And another part of the cover-up crumbles.  If you haven't already, go back and ready my five-point omnibus post from earlier to get up to speed on how the administration's Benghazi narrative is coming apart at the seams -- thanks largely to an avalanche of leaks from people in the know who refuse to be scapegoats.  If Jake Tapper's "drip, drip, drip" analogy is appropriate, here's another major splash from Fox News' Jennifer Griffin this morning.  The first portion of the clip is rehashing some of the information we've seen over the last day or so; it's the back half that contains several important items:


Fox News has learned that US military intelligence was reporting as early as 7pm Eastern -- less than four hours after the attack began -- that Ansar al Sharia carried out the attack.  The intelligence was relayed to the military with no caveats, according to a source familiar with the intelligence.  Further, two State Department cables show that Stevens' team warned Washington...US intelligence officials confirm to Fox that in fact there were reports from the ground in Benghazi three hours before the attack on the consulate that a Libyan militia was gathering weapons and gathering steam.

So not only did the administration know within 24 hours that this had been an act of terrorism, they knew within four hours which specific Islamist group was responsible for the raid.  (Remember, those August cables mentioned at least ten active jihadist militias in the city). The US staff in Benghazi sent explicit warnings about a lack of security at the consulate in August, as requests for reinforcements were being routinely denied.  They also fired off urgent cables mere hours before the assault began, informing Washington that a terrorist attack had been set into motion.  Why do these details matter?  Because the White House -- the president, the Secretary of State, the UN Ambassador -- continued to insist for days that this 9/11 terrorist attack was connected to (non-existent) spontaneous protests over an obscure online video.  Clinton even denounced the video while standing next to the caskets of the fallen upon their return.

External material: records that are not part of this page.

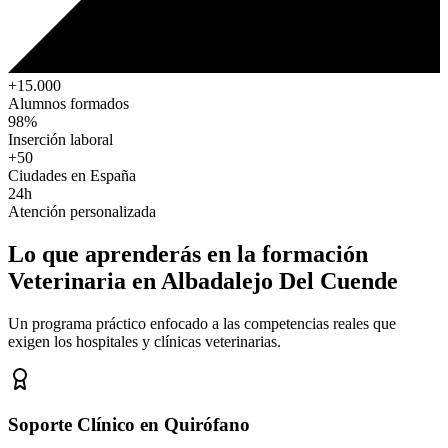
+15.000
Alumnos formados
98%
Inserción laboral
+50
Ciudades en España
24h
Atención personalizada
Lo que aprenderás en la formación
Veterinaria
en Albadalejo Del Cuende
Un programa práctico enfocado a las competencias reales que
exigen los hospitales y clínicas veterinarias.
Soporte Clínico en Quirófano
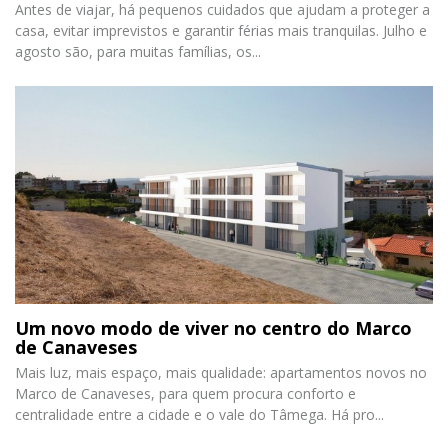
Antes de viajar, há pequenos cuidados que ajudam a proteger a
casa, evitar imprevistos e garantir férias mais tranquilas. Julho e
agosto são, para muitas famílias, os...
Um novo modo de viver no centro do Marco
de Canaveses
Mais luz, mais espaço, mais qualidade: apartamentos novos no
Marco de Canaveses, para quem procura conforto e
centralidade entre a cidade e o vale do Tâmega. Há pro...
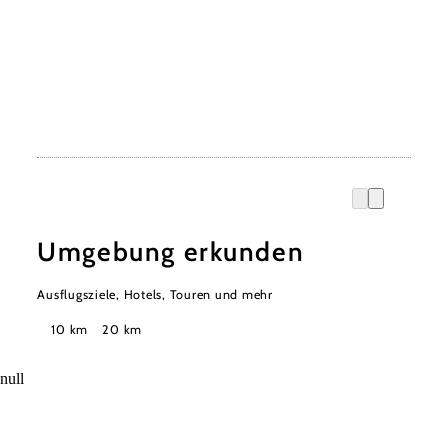
Umgebung erkunden
Ausflugsziele, Hotels, Touren und mehr
Suchradius
10 km
20 km
null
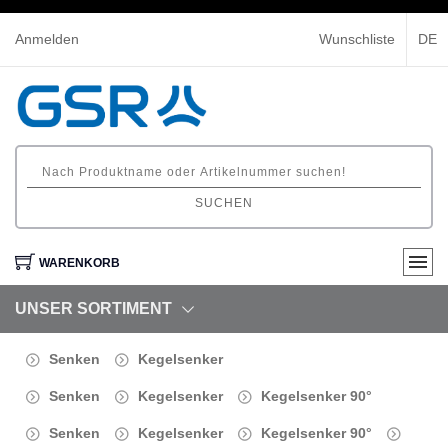
Anmelden
Wunschliste
DE
SUCHEN
WARENKORB
UNSER SORTIMENT
Senken
Kegelsenker
Senken
Kegelsenker
Kegelsenker 90°
Senken
Kegelsenker
Kegelsenker 90°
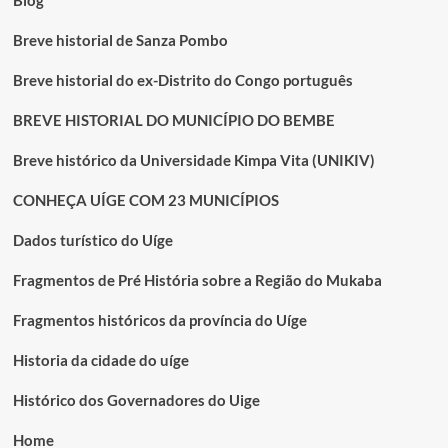
Blog
PROVÍNCIA
Breve historial de Sanza Pombo
Breve historial do ex-Distrito do Congo português
BREVE HISTORIAL DO MUNICÍPIO DO BEMBE
Breve histórico da Universidade Kimpa Vita (UNIKIV)
CONHEÇA UÍGE COM 23 MUNICÍPIOS
Dados turístico do Uíge
Fragmentos de Pré História sobre a Região do Mukaba
Fragmentos históricos da província do Uíge
Historia da cidade do uíge
Histórico dos Governadores do Uige
Home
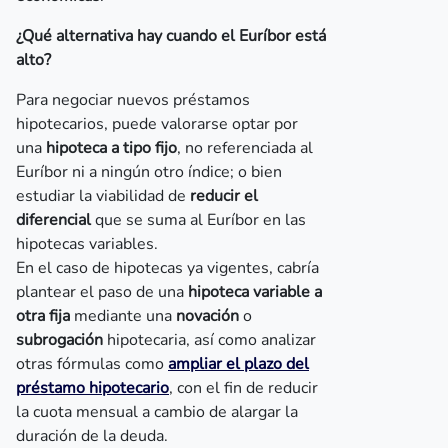
¿Qué alternativa hay cuando el Euríbor está
alto?
Para negociar nuevos préstamos
hipotecarios, puede valorarse optar por
una
hipoteca a tipo fijo
, no referenciada al
Euríbor ni a ningún otro índice; o bien
estudiar la viabilidad de
reducir el
diferencial
que se suma al Euríbor en las
hipotecas variables.
En el caso de hipotecas ya vigentes, cabría
plantear el paso de una
hipoteca variable a
otra fija
mediante una
novación
o
subrogación
hipotecaria, así como analizar
otras fórmulas como
ampliar el plazo del
préstamo hipotecario
, con el fin de reducir
la cuota mensual a cambio de alargar la
duración de la deuda.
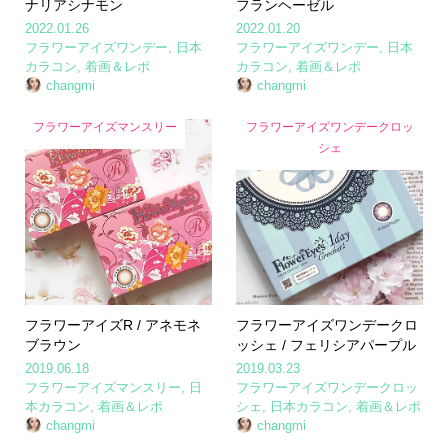
ナリアシナモン
フランヘーゼル
2022.01.26
2022.01.20
フラワーアイズワンデー
,
日本
フラワーアイズワンデー
,
日本
カラコン
,
着画＆レポ
カラコン
,
着画＆レポ
changmi
changmi
フラワーアイズマンスリー
フラワーアイズワンデークロッ
シェ
フラワーアイズR / アネモネ
フラワーアイズワンデークロ
ブラウン
ッシェ / フェリシアパープル
2019.06.18
2019.03.23
フラワーアイズマンスリー
,
日
フラワーアイズワンデークロッ
本カラコン
,
着画＆レポ
シェ
,
日本カラコン
,
着画＆レポ
changmi
changmi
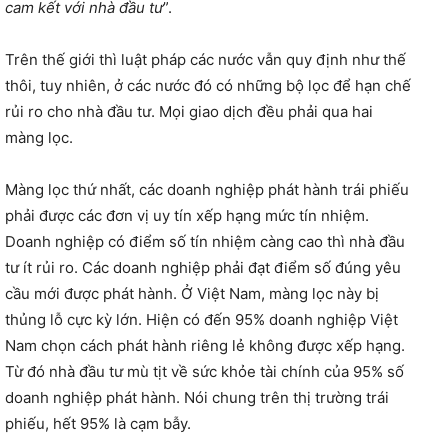
cam kết với nhà đầu tư
”.
Trên thế giới thì luật pháp các nước vẫn quy định như thế
thôi, tuy nhiên, ở các nước đó có những bộ lọc để hạn chế
rủi ro cho nhà đầu tư. Mọi giao dịch đều phải qua hai
màng lọc.
Màng lọc thứ nhất, các doanh nghiệp phát hành trái phiếu
phải được các đơn vị uy tín xếp hạng mức tín nhiệm.
Doanh nghiệp có điểm số tín nhiệm càng cao thì nhà đầu
tư ít rủi ro. Các doanh nghiệp phải đạt điểm số đúng yêu
cầu mới được phát hành. Ở Việt Nam, màng lọc này bị
thủng lỗ cực kỳ lớn. Hiện có đến 95% doanh nghiệp Việt
Nam chọn cách phát hành riêng lẻ không được xếp hạng.
Từ đó nhà đầu tư mù tịt về sức khỏe tài chính của 95% số
doanh nghiệp phát hành. Nói chung trên thị trường trái
phiếu, hết 95% là cạm bẫy.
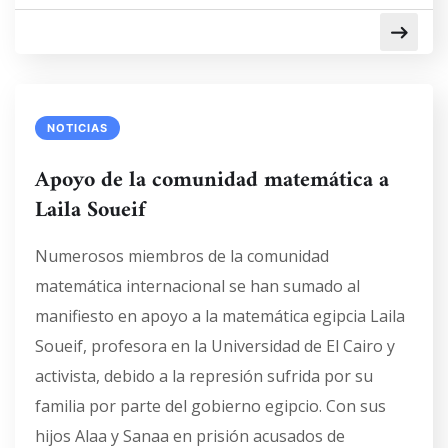
NOTICIAS
Apoyo de la comunidad matemática a
Laila Soueif
Numerosos miembros de la comunidad
matemática internacional se han sumado al
manifiesto en apoyo a la matemática egipcia Laila
Soueif, profesora en la Universidad de El Cairo y
activista, debido a la represión sufrida por su
familia por parte del gobierno egipcio. Con sus
hijos Alaa y Sanaa en prisión acusados de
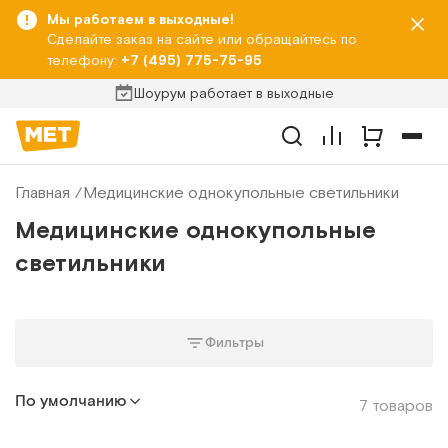
Мы работаем в выходные!
Сделайте заказ на сайте или обращайтесь по
телефону:
+7 (495) 775-75-95
Шоурум работает в выходные
Главная
Медицинские однокупольные светильники
Медицинские однокупольные
светильники
Фильтры
По умолчанию
7 товаров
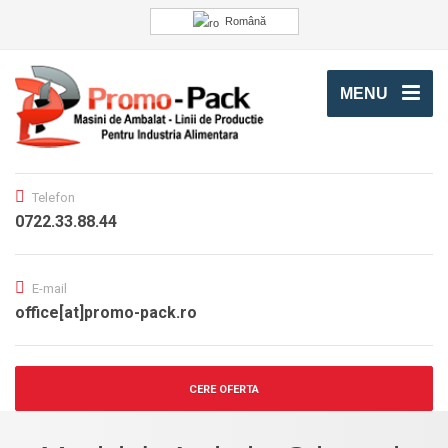
Română
MENU
Telefon
0722.33.88.44
E-mail
office[at]promo-pack.ro
CERE OFERTA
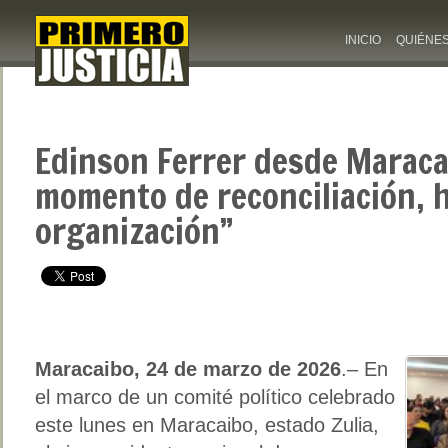
INICIO
QUIÉNE
Edinson Ferrer desde Maraca
momento de reconciliación, 
organización”
Maracaibo, 24 de marzo de 2026
.– En
el marco de un comité político celebrado
este lunes en Maracaibo, estado Zulia,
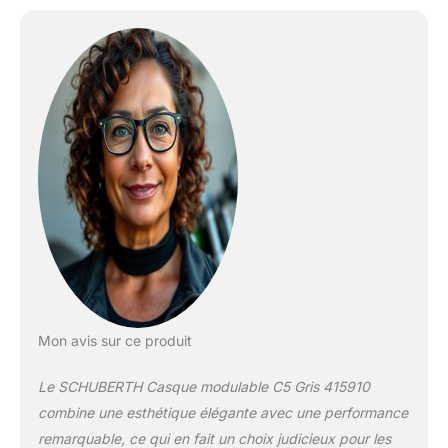
meilleure absorption des
chocs et une réduction
du poids champ de
vision accru grâce à la
nouvelle « CityPosition »
et grâce au « V-Lock »
du pare-soleil nouvelle
position de la jugulaire
pour un confort accru au
niveau du cou et
système anti-roulement
(A.R.O.S.) La fibre de
verre traitée directement
(Schuberth Direct Fibre
Processing) combinée à
une résine spéciale est
Mon avis sur ce produit
comprimée sous vide
sous haute pression
Le SCHUBERTH Casque modulable C5 Gris 415910
pour créer une coque de
casque
combine une esthétique élégante avec une performance
exceptionnellement
remarquable, ce qui en fait un choix judicieux pour les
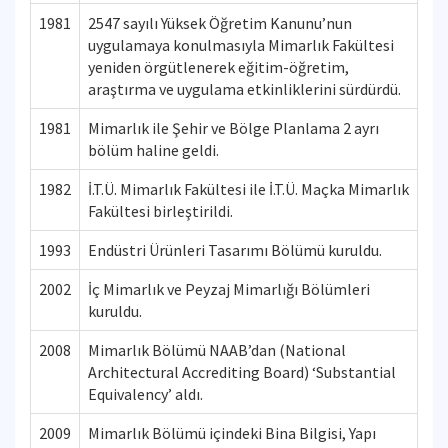
1981
2547 sayılı Yüksek Öğretim Kanunu’nun
uygulamaya konulmasıyla Mimarlık Fakültesi
yeniden örgütlenerek eğitim-öğretim,
araştırma ve uygulama etkinliklerini sürdürdü.
1981
Mimarlık ile Şehir ve Bölge Planlama 2 ayrı
bölüm haline geldi.
1982
İ.T.Ü. Mimarlık Fakültesi ile İ.T.Ü. Maçka Mimarlık
Fakültesi birleştirildi.
1993
Endüstri Ürünleri Tasarımı Bölümü kuruldu.
2002
İç Mimarlık ve Peyzaj Mimarlığı Bölümleri
kuruldu.
2008
Mimarlık Bölümü NAAB’dan (National
Architectural Accrediting Board) ‘Substantial
Equivalency’ aldı.
2009
Mimarlık Bölümü içindeki Bina Bilgisi, Yapı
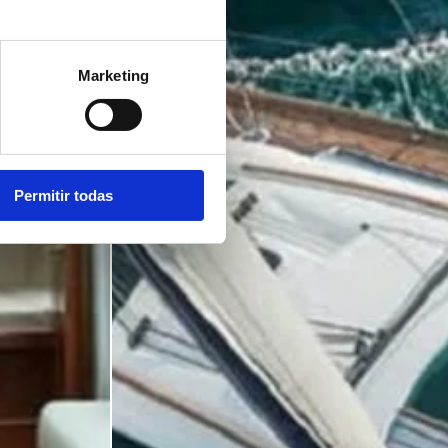
Marketing
Permitir todas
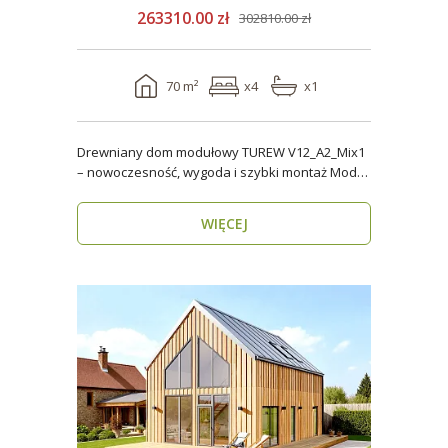
263310.00 zł
302810.00 zł
70 m²
x4
x1
Drewniany dom modułowy TUREW V12_A2_Mix1
– nowoczesność, wygoda i szybki montaż Model
TUREW V12_A..
WIĘCEJ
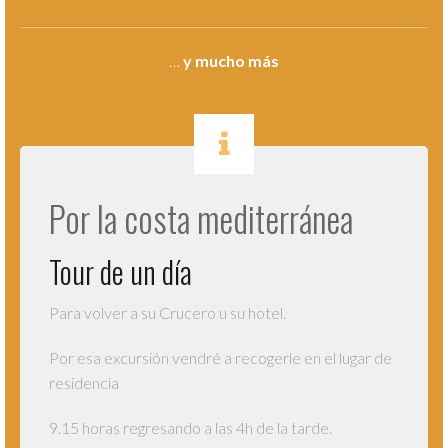
…
y mucho más
.
Por la costa mediterránea
Tour de un día
Para volver a su Crucero u su hotel.
Por esa excursión vendré a recogerle en el lugar de
residencia
9.15 horas regresando a las 4h de la tarde.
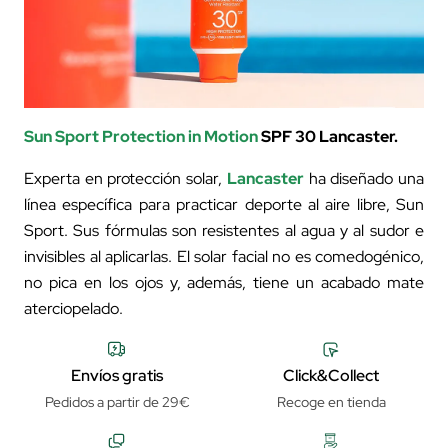
Sun Sport Protection in Motion
SPF 30 Lancaster.
Experta en protección solar,
Lancaster
ha diseñado una
línea específica para practicar deporte al aire libre, Sun
Sport. Sus fórmulas son resistentes al agua y al sudor e
invisibles al aplicarlas. El solar facial no es comedogénico,
no pica en los ojos y, además, tiene un acabado mate
aterciopelado.
Envíos gratis
Click&Collect
Pedidos a partir de 29€
Recoge en tienda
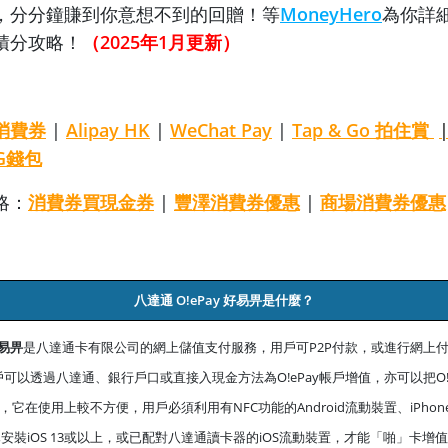
，分分鐘賺到你意想不到的回贈！等
MoneyHero
為你詳
積分攻略！
（2025年1月更新）
消費券
|
Alipay HK
|
WeChat Pay
|
Tap & Go 拍住賞
G錢包
略：
消費券買現金券
|
豐澤消費券優惠
|
商場消費券優惠
八達通 O!ePay 好易畀是什麼？
好易畀
是八達通卡有限公司的網上儲值支付服務，用戶可P2P付款，或進行網上
可以透過八達通、銀行戶口或直接入現金方法為O!ePay帳戶增值，亦可以把O!
它在使用上較不方便，用戶必須利用有NFC功能的Android流動裝置、iPhon
安裝iOS 13或以上，或已配對八達通讀卡器的iOS流動裝置，才能「啪」卡增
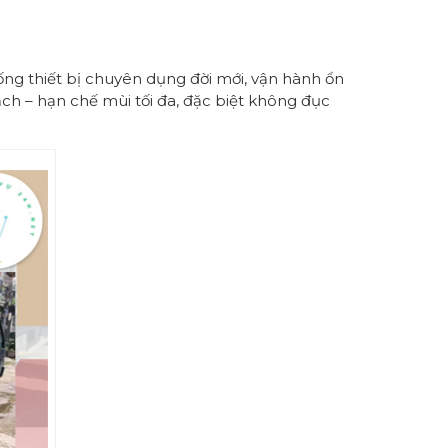
ống thiết bị chuyên dụng đời mới, vận hành ổn
ạch – hạn chế mùi tối đa, đặc biệt không đục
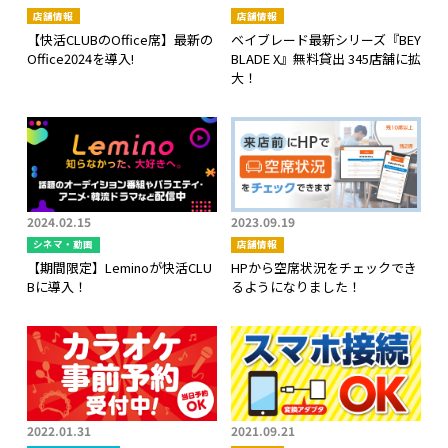
店舗情報
店舗情報
【快活CLUBのOffice席】最新の
ベイブレード最新シリーズ『BEY
Office2024を導入!
BLADE X』無料貸出 345店舗に拡
大！
2024.02.15
2023.09.19
シネマ・動画
店舗情報
【期間限定】Leminoが快活CLU
HPから空席状況をチェックでき
Bに導入！
るようになりました！
2022.01.31
2021.09.21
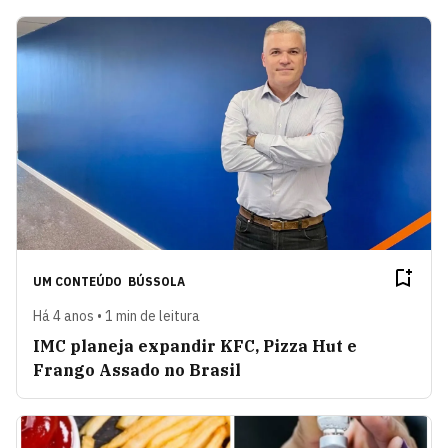
UM CONTEÚDO
BÚSSOLA
Há 4 anos • 1 min de leitura
IMC planeja expandir KFC, Pizza Hut e
Frango Assado no Brasil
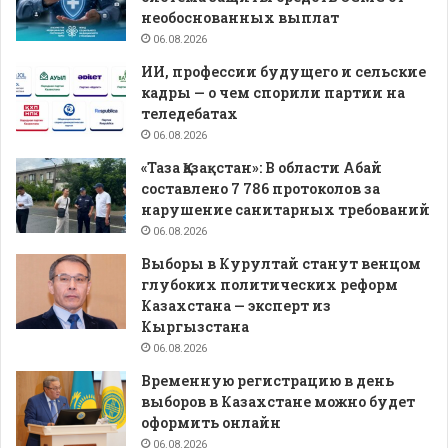
необоснованных выплат
06.08.2026
ИИ, профессии будущего и сельские
кадры — о чем спорили партии на
теледебатах
06.08.2026
«Таза Қазақстан»: В области Абай
составлено 7 786 протоколов за
нарушение санитарных требований
06.08.2026
Выборы в Курултай станут венцом
глубоких политических реформ
Казахстана — эксперт из
Кыргызстана
06.08.2026
Временную регистрацию в день
выборов в Казахстане можно будет
оформить онлайн
06.08.2026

 This was a completely false storyline, pushed for reasons that remain unclear -- although I think the motives are becoming more readily apparent by the day.  The president has said that his administration has been fully transparent, updating the public on critical information as it's come in -- even feigning great offense that anyone would suggest otherwise.  The flat truth is that his White House has done nothing of the sort.  Let's recall this assertion from White House Press Secretary Jay Carney three days after the massacre:

The White House on Friday said a report stating the president failed to act on knowledge of a potential attack on the U.S. Consulate in Libya was “absolutely wrong.” White House press secretary Jay Carney said there was “no actionable intelligence” ahead of the attack that killed four Americans, including U.S. Ambassador to Libya Christopher Stevens. There was no intelligence that could in any way have been acted on to prevent these attacks,” he said. “The report was false.”

We now know that there was intelligence.  Lots of it -- not only in the weeks leading up to the coordinated ambush, but in the hours before it unfolded.  That intelligence was bolstered throughout the seven-hour ordeal, during which people "at the most senior level" of the administration denied multiple desperate pleas for back-up for reasons that remain an infuriating mystery.  The president still isn't answering questions on this front, seeking political refuge in a haze of "ongoing investigation" obfuscation.  It seems the Las Vegas Review-Journal's scathing assessment of our current Commander-in-Chief is very much on target.  Parting thought: Are the CIA and State Department "going to war" over this?

UPDATE - Fox News' panel of Kirsten Powers (a Democrat) and Judith Miller (a Pulitzer Prize winner, formerly of the New York Times) just lambasted the media for deliberately ignoring this enormous story to protect their preferred candidate through the election.  Some reporters like Eli Lake, Sharyl Atkisson, Jake Tapper and others are doing excellent work on this, but it is strangely not breaking through into major coverage -- with the exception of Fox, which has treated this seriously.  By comparison, Jonah Goldberg recalls the mad feeding frenzy over George W. Bush's decades-old DUI revelation in the closing days of the 2000 campaign.  It's not a secret what's going on here:




Again, these are not conservative partisans predictably ripping the "lamestream media."  This is a Democratic strategist and a long-time MSMer being honest about what is playing out before their eyes, plain as day.